PS 50-19 - Seasonal priority effects: Implications for invasion and restoration in California coastal sage scrub

Wednesday, August 4, 2010
Exhibit Hall A, David L Lawrence Convention Center
Claire E. Wainwright, School of Biological Sciences, The University of Queensland, St Lucia, Australia and Elsa Cleland, Ecology, Behavior & Evolution Section, University of California San Diego, La Jolla, CA
Background/Question/Methods

     Exotic annual grasses (EAGs) threaten native plant communities in California, and pose a challenge for habitat restoration. Several mechanisms have been hypothesized to explain the success of EAGs, including suppression of native seedlings by high litter accumulation, exhaustion of soil moisture by EAGs, and low seed rain of natives relative to exotics.
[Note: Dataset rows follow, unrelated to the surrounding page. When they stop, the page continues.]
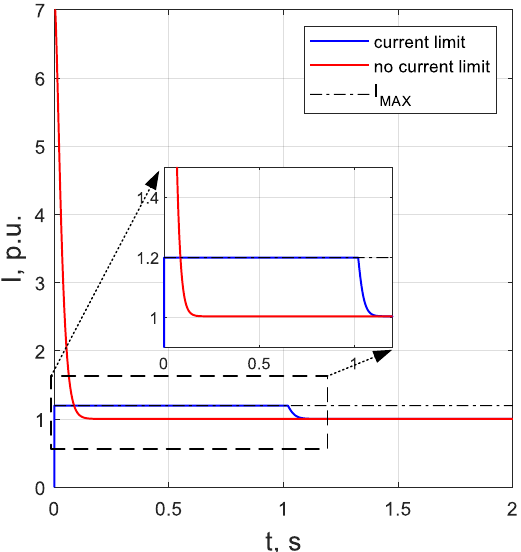
Figure 5. Current amplitude for different systems with same initial operation point ( 0.2π, 0 ), red curve: without current limitation; blue curve: with current limitation.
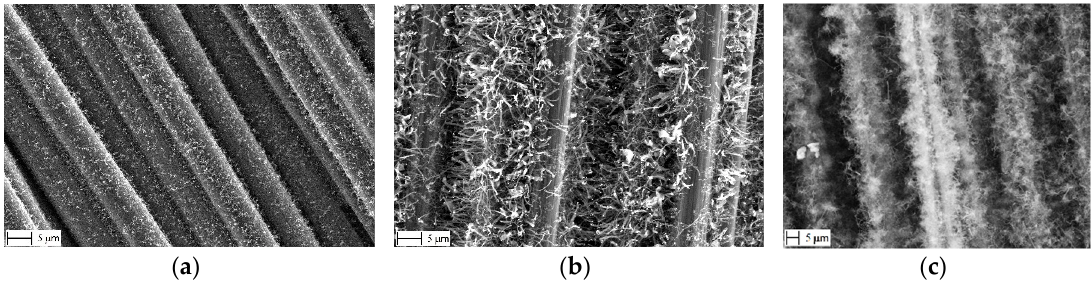
Figure 2. Typical SEM images of grafted fibers: 5 wt % ( a ) and about 10–20 wt % ( b , c ).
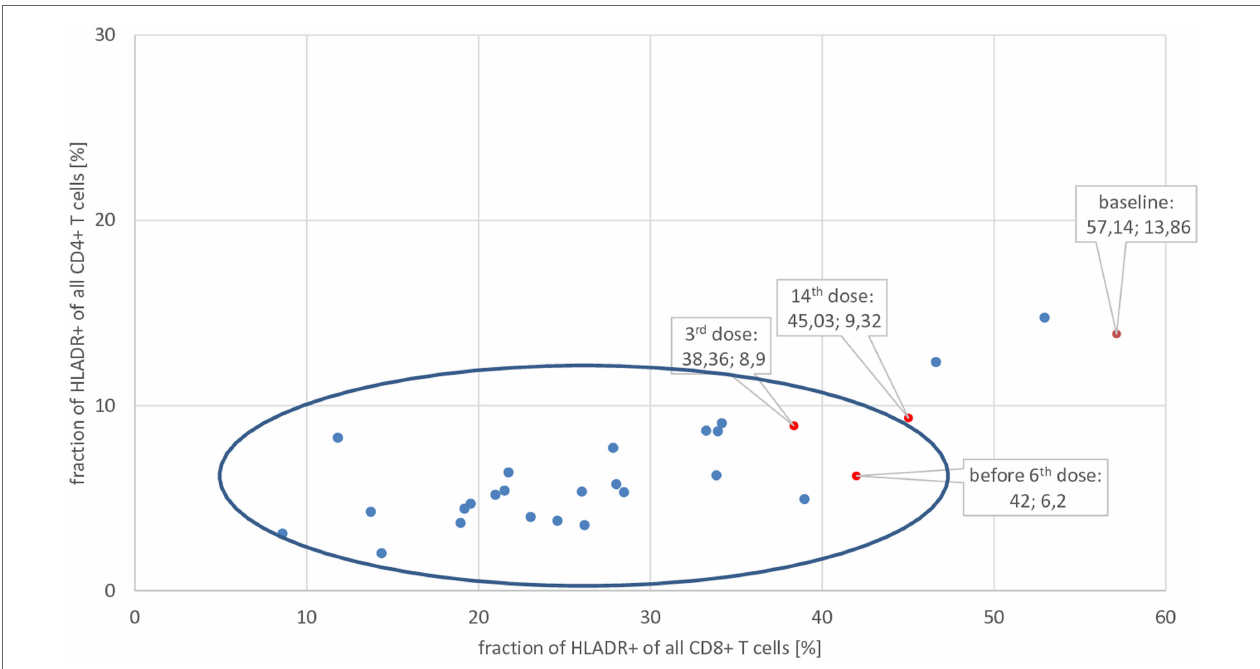
ellipse represents mean plus/minus 2 SDs of the fraction of activated CD8 + T-lymphocytes; the minor axis of the ellipse represents mean plus/ minus 2 SDs of the fraction of activated CD4 + T-lymphocytes of normal controls. Thus, dots outside of this ellipse significantly differ from normal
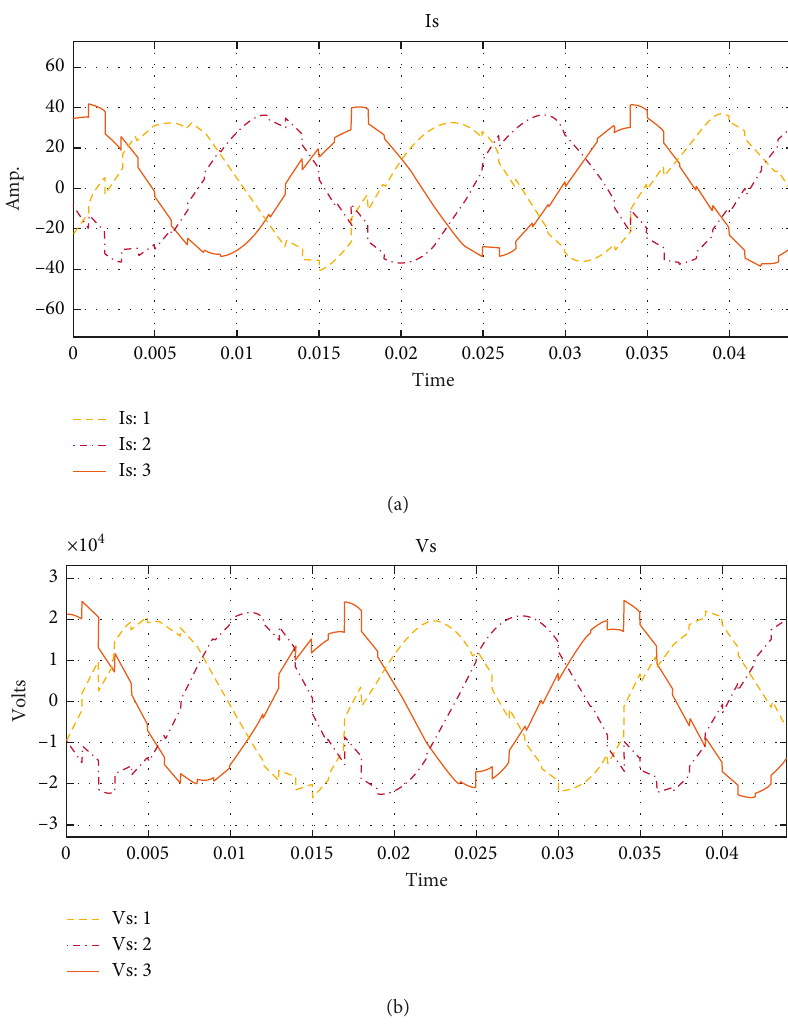
Figure 8: PMU current and voltage signals with noise.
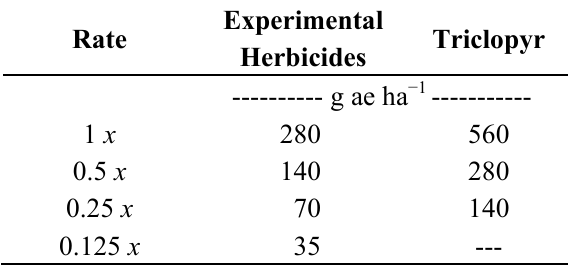
Table 2. Rates of herbicide acid equivalent used in the current study.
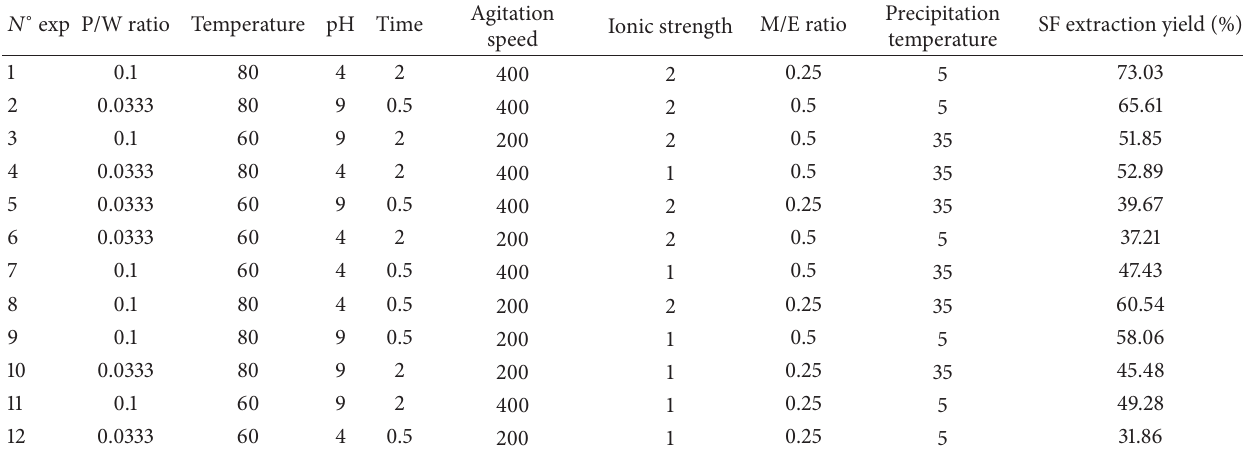
Table 5: Experimental conditions of Plackett-Burman design for soluble fibres extraction and the corresponding experimental responses. 𝑁 ∘ exp P/W ratio Temperature pH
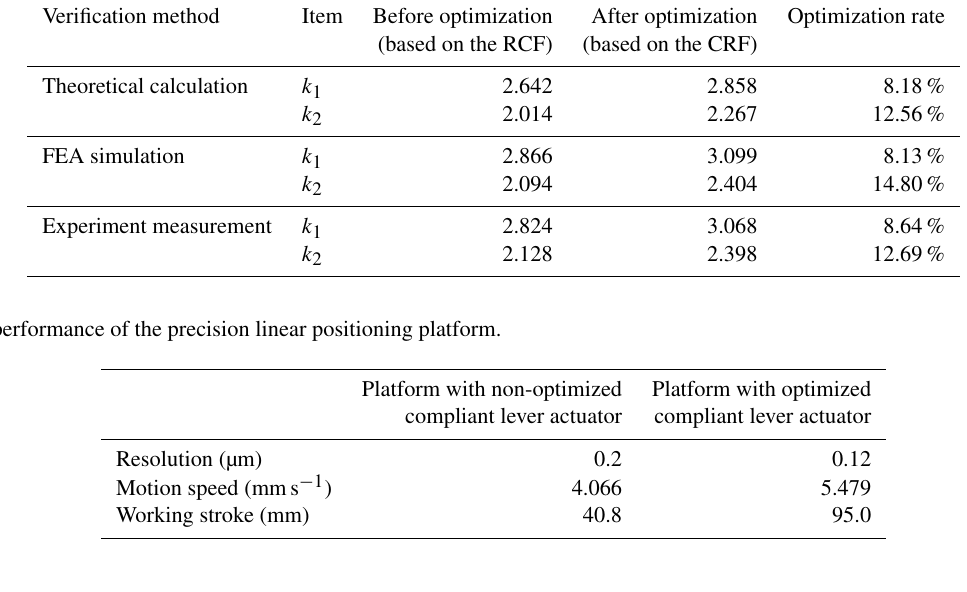
Table 2. Magnification ratio comparison.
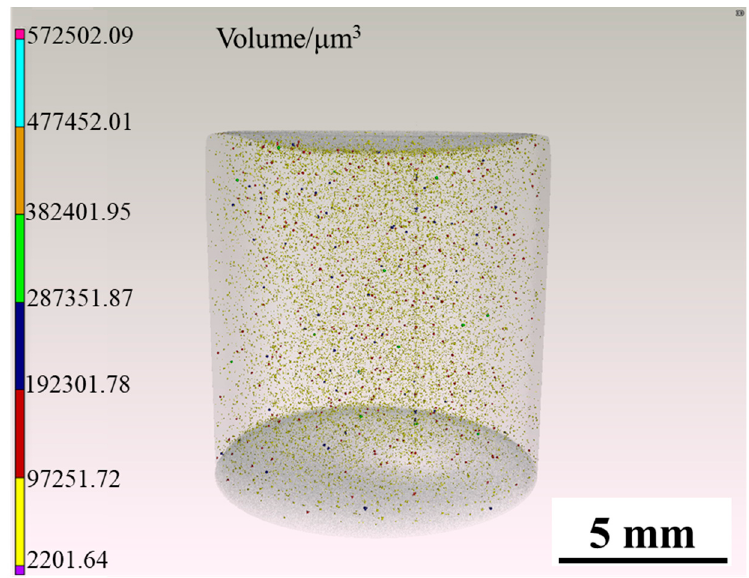
Table 4. The EDS analysis of A3 sample in Figure 12 (wt.%).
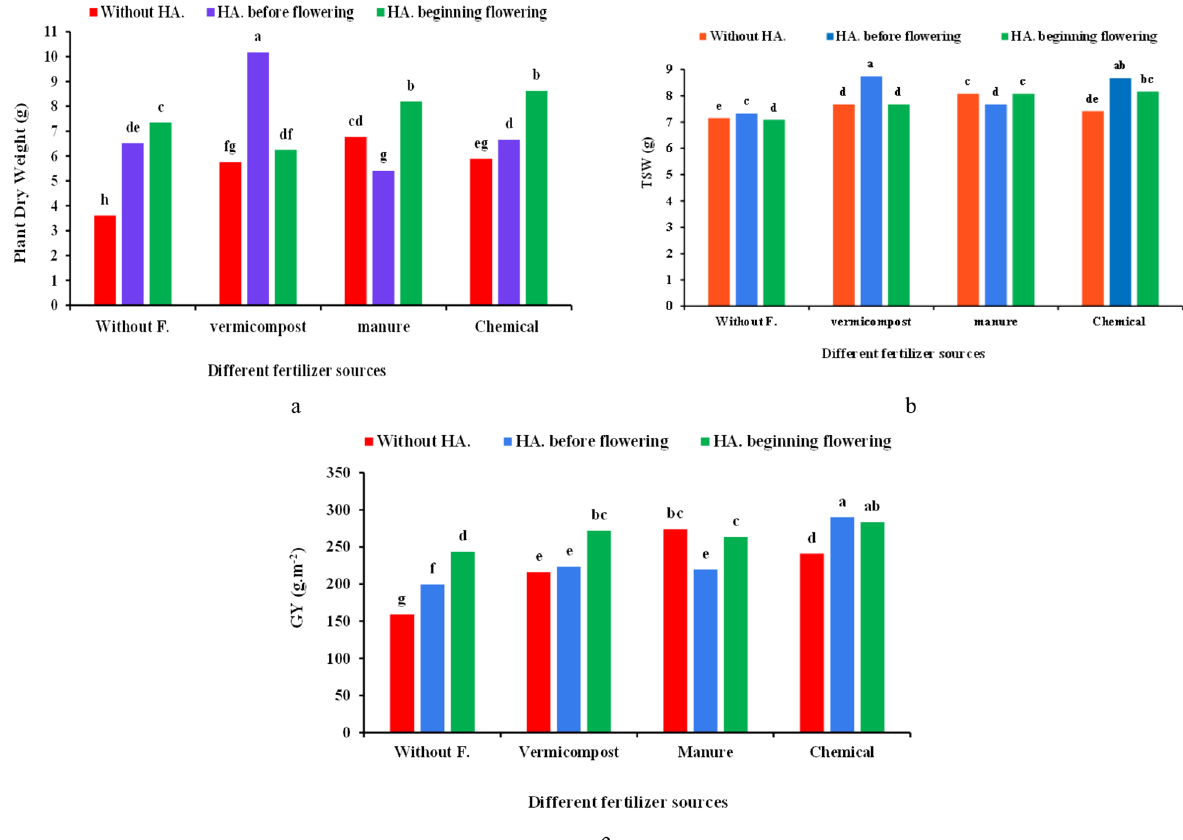
Figure 2. Effect of different fertilizers sources × humic acid (HA) treatments on the plant dry matter ( a ), Thousand-seeds weight (TSW) ( b ), and grain yield (GY) ( c ) of coriander. Different letters indicate significant differences according to LSD test P < 0.05 (average of two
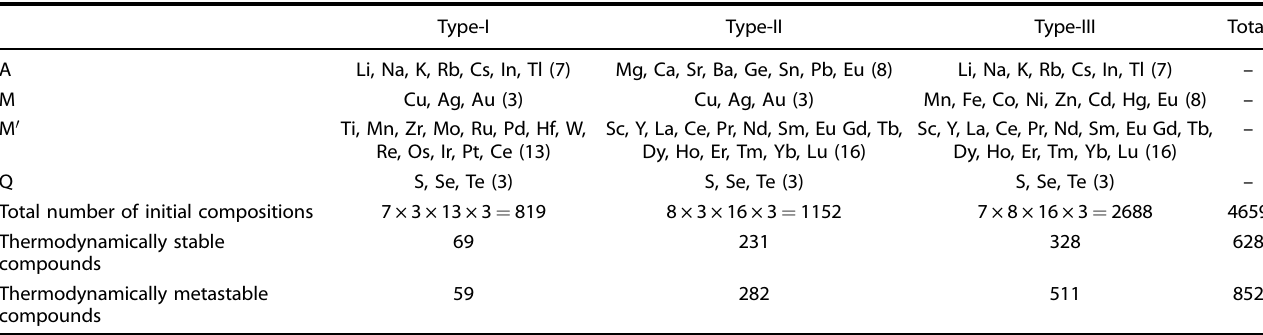
Table 1. A table summarizing the design and discovery of materials through prototype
EAGs may also exert priority effects by being active earlier in the growing season; EAGs sometimes germinate with a smaller threshold rain event, whereas native species germinate with cooler temperatures and larger winter rains. We  hypothesized that 1) EAGs (Avena fatua, Bromus hordeaceus) would germinate with an experimentally applied late-summer rain, but native species would not germinate until cool autumn rains, and 2) EAGs which germinated in late summer would not survive until the winter rains begin, due to either desiccation or herbivory. EAGs and native species were seeded into known areas of experimental plots, and a pulse of water was applied in late summer to a disturbed site within a coastal sage scrub community. Four levels of summer watering were included (none=control, addition of 10, 20 or 30 mm). Germination, survival, and community level patterns of abundance were monitored for both native and exotic species.

Results/Conclusions

     EAG germination was substantial in response to the higher level summer watering treatments, particularly for B. hordeaceus. As a consequence, EAG germination following the natural winter rains was markedly lower in the plots that had received a summer rain pulse.  In contrast, no native coastal sage scrub species germinated in response to the late summer watering treatments. Instead, germination of native species commenced, as hypothesized, with the beginning of the cool winter rains. These results support our first hypothesis, consistent with the idea that native species have more complex germination cues than EAGs. In addition, to support our second hypothesis, all of the EAGs that germinated in response to later summer watering perished before the onset of the winter rains.  Additional observations suggest that these early germinating seedlings were apparent to herbivores, and that herbivory rather than desiccation led to their lack of survival. Overall, these results suggest that late summer watering could be an important restoration strategy for invaded native plant communities by depleting the EAG seed bank, and allowing for native species to establish with reduced competition from EAGs.